The third instance of Turla repurposing a different attacker’s tool was documented by Kaspersky in April 2023, when the Tomiris backdoor – attributed to a Kazakhstan-based threat actor tracked as Storm-0473 – was used to deploy QUIETCANARY in September 2022.

“The frequency of Secret Blizzard’s operations to co-opt or commandeer the infrastructure or tools of other threat actors suggests that this is an intentional component of Secret Blizzard’s tactics and techniques,” Microsoft noted.

The latest attack campaign detected by Black Lotus Labs and Microsoft shows that the threat actor utilized Storm-0156 C2 servers to deploy backdoors onto Afghan government devices, while in India, they targeted C2 servers hosting exfiltrated data from Indian military and defense-related institutions.

The compromise of Storm-0156 C2 servers have also enabled Turla to commandeer the former’s backdoors such as Crimson RAT and previously undocumented Golang implant dubbed Wainscot.

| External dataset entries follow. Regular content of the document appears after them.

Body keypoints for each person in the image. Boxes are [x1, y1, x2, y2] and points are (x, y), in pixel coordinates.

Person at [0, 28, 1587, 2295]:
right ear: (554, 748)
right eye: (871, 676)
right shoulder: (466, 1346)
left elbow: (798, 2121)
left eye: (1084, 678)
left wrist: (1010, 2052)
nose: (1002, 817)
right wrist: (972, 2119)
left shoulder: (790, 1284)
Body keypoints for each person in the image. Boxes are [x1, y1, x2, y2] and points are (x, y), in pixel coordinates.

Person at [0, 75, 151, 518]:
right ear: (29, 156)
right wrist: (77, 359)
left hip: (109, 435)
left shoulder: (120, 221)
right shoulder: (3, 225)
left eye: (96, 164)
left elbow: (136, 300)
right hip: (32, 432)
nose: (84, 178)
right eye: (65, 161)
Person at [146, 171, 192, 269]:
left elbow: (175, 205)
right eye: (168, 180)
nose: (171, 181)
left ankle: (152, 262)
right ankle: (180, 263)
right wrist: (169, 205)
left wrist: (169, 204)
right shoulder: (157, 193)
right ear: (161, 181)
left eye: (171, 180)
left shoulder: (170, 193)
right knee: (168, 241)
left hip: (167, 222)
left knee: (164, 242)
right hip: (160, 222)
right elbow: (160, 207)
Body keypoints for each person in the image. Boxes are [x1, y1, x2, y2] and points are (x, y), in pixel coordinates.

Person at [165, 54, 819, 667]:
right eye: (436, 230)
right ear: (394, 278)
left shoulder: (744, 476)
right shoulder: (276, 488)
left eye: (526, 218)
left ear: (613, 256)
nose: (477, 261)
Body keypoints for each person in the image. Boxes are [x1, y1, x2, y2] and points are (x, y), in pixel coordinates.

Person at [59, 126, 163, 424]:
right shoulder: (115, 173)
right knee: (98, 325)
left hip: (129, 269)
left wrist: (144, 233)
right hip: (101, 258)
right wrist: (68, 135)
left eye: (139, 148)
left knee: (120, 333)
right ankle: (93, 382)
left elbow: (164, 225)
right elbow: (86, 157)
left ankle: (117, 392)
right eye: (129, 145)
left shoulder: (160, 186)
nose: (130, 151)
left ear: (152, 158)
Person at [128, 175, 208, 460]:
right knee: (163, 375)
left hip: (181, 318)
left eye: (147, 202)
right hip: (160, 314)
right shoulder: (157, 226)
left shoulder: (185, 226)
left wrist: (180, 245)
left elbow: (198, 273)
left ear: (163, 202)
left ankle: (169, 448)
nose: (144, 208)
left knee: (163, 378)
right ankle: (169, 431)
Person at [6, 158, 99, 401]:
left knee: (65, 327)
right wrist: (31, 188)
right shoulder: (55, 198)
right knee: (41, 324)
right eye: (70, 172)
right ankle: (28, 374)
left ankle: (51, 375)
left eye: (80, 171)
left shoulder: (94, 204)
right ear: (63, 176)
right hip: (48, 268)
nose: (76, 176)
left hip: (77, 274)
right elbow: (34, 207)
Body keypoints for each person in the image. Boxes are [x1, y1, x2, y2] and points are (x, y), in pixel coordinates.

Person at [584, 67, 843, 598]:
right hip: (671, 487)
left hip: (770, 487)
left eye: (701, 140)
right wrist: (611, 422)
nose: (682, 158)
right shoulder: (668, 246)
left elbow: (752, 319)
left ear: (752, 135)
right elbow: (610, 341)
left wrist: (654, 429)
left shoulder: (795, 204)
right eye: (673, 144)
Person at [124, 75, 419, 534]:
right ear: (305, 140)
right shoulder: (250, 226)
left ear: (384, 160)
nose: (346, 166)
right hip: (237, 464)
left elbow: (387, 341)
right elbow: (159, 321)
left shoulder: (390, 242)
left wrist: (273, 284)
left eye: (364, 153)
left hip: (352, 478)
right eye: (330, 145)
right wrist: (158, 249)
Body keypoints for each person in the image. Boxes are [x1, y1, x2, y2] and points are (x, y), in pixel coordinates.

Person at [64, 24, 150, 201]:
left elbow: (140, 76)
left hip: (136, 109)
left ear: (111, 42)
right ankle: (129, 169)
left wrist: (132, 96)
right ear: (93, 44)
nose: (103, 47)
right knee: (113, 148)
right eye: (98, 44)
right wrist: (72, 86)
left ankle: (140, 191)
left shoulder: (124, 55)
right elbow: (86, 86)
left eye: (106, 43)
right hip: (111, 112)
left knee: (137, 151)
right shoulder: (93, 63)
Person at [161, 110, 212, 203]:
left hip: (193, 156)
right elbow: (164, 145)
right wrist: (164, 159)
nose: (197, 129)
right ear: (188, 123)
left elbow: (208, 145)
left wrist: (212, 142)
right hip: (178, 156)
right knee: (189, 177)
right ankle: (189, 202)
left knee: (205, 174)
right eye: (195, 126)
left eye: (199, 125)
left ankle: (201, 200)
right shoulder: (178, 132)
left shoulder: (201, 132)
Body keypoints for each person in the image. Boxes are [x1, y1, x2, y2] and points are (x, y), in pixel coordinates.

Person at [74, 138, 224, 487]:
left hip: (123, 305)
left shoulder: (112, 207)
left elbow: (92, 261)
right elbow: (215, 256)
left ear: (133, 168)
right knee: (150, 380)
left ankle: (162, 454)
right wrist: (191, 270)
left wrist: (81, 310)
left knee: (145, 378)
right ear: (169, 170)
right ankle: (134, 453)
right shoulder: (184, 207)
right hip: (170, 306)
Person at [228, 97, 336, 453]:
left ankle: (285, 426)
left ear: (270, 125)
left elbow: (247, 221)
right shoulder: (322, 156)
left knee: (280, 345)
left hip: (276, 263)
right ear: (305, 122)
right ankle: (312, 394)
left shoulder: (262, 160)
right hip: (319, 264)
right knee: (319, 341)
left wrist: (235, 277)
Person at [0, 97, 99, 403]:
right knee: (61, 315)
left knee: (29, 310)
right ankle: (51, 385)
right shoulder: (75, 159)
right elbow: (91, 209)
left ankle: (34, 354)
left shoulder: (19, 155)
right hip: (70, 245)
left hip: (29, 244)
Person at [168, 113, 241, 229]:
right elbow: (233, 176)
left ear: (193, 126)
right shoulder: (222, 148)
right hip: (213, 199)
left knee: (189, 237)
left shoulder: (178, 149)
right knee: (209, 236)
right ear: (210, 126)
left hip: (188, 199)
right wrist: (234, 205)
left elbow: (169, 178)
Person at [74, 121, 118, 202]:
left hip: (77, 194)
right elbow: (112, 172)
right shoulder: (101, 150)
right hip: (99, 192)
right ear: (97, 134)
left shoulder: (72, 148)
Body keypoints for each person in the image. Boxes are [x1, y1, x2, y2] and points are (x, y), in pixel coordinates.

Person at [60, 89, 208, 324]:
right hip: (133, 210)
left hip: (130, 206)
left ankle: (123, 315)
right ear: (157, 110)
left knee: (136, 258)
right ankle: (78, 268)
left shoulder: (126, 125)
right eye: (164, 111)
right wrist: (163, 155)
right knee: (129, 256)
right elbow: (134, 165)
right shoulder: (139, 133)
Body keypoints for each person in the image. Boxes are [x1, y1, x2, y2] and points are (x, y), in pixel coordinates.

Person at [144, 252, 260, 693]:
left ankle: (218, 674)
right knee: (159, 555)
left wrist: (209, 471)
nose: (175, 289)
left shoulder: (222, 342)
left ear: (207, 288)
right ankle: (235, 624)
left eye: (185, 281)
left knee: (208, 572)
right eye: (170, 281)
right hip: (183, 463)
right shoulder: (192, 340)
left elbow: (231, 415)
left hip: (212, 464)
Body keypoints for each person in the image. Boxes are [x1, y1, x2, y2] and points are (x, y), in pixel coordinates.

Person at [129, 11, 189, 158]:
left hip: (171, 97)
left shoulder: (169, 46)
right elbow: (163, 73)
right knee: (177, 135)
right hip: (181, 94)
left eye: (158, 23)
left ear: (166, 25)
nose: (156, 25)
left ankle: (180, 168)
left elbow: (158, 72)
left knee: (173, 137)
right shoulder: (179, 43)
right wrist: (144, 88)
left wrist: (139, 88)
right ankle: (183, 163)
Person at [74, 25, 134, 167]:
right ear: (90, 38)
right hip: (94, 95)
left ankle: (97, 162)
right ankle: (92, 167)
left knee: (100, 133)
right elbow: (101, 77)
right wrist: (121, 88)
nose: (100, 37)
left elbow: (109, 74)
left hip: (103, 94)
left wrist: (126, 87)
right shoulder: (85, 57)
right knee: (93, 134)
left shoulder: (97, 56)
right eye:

Black Lotus Labs told The Hacker News that it’s currently not known how the servers were compromised in the first place.

“This allows Secret Blizzard to collect intelligence on Storm-0156’s targets of interest in South Asia without targeting those organizations directly,” Microsoft said.

“Taking advantage of the campaigns of others allows Secret Blizzard to establish footholds on networks of interest with relatively minimal effort. However, because these initial footholds are established on another threat actor’s targets of interest, the information obtained through this technique may not align entirely with Secret Blizzard’s collection priorities.”